▶ Activity
Which lines of the material below contain the word "shown"? Gather each one and copy it in full, treating uppercase and lowercase as different.

▶ Chart-based quiz material
↓↓↓
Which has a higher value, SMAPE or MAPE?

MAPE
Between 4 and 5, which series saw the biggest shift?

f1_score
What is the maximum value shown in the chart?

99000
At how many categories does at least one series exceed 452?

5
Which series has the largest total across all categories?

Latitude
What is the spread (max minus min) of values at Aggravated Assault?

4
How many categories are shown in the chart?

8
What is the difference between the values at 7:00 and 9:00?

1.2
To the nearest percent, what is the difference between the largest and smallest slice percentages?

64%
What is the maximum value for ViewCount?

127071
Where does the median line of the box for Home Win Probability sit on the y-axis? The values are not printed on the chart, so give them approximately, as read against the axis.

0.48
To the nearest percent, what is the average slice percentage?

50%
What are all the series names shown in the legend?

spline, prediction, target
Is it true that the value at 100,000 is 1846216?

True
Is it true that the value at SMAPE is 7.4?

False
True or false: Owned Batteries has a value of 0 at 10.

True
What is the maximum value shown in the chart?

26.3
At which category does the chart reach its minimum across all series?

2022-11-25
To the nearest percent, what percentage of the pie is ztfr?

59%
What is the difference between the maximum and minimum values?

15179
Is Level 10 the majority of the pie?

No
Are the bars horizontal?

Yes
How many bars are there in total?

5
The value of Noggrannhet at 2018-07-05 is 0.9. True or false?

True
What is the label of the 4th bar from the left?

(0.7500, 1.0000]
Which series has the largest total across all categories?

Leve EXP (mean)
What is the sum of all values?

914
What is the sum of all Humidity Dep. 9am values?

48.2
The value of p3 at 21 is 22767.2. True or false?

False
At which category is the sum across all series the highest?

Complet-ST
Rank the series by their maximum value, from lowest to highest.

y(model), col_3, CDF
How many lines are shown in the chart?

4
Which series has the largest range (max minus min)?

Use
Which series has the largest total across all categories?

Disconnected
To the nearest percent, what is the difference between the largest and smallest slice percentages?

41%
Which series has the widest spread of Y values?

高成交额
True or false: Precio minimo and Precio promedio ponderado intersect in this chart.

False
↑↑↑
▶ Reply to the exercise
What is the maximum value shown in the chart?
How many categories are shown in the chart?
What are all the series names shown in the legend?
What is the maximum value shown in the chart?
How many lines are shown in the chart?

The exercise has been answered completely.